[Change detection data]

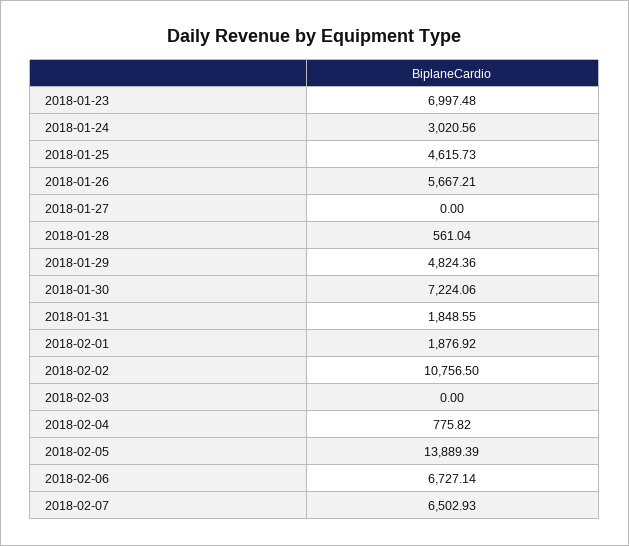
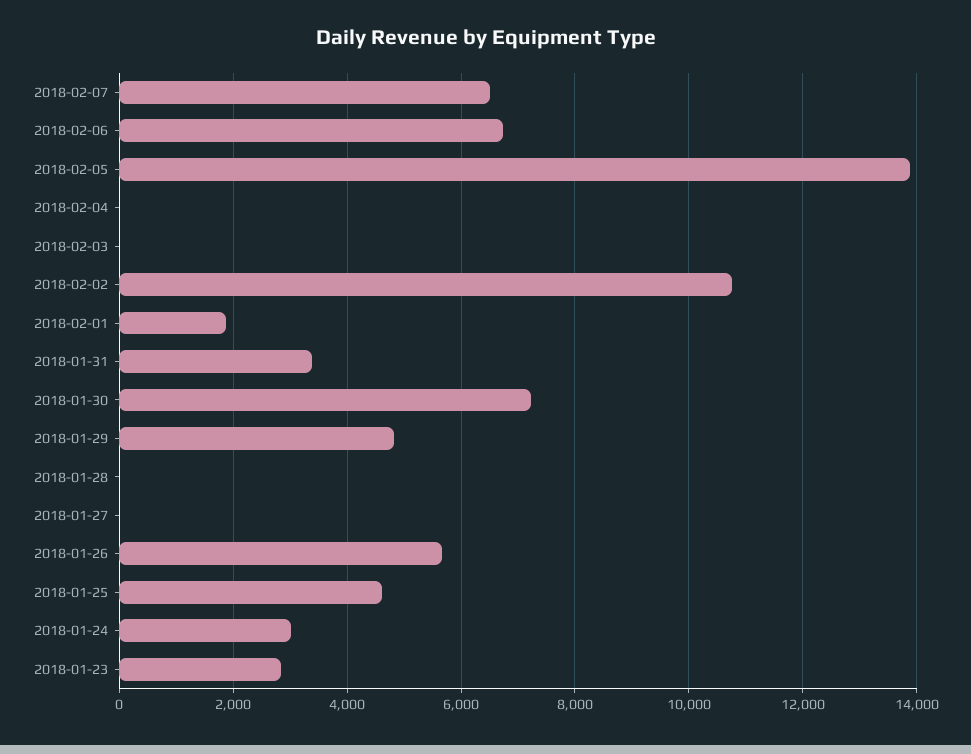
  {
-   "2018-01-23": 6997.48,
+   "2018-01-23": 2800,
    "2018-01-24": 3020.56,
    "2018-01-25": 4615.73,
    "2018-01-26": 5667.21,
    "2018-01-27": 0,
-   "2018-01-28": 561.04,
+   "2018-01-28": 0,
    "2018-01-29": 4824.36,
    "2018-01-30": 7224.06,
-   "2018-01-31": 1848.55,
+   "2018-01-31": 3400,
    "2018-02-01": 1876.92,
    "2018-02-02": 10756.5,
    "2018-02-03": 0,
-   "2018-02-04": 775.82,
+   "2018-02-04": 0,
    "2018-02-05": 13889.39,
    "2018-02-06": 6727.14,
    "2018-02-07": 6502.93
  }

**WORK INSTRUCTIONS**
Word for word, reproduce all of the data, but keep out the pictures.

**SOLUTION**
  {
-   "2018-01-23": 6997.48,
+   "2018-01-23": 2800,
    "2018-01-24": 3020.56,
    "2018-01-25": 4615.73,
    "2018-01-26": 5667.21,
    "2018-01-27": 0,
-   "2018-01-28": 561.04,
+   "2018-01-28": 0,
    "2018-01-29": 4824.36,
    "2018-01-30": 7224.06,
-   "2018-01-31": 1848.55,
+   "2018-01-31": 3400,
    "2018-02-01": 1876.92,
    "2018-02-02": 10756.5,
    "2018-02-03": 0,
-   "2018-02-04": 775.82,
+   "2018-02-04": 0,
    "2018-02-05": 13889.39,
    "2018-02-06": 6727.14,
    "2018-02-07": 6502.93
  }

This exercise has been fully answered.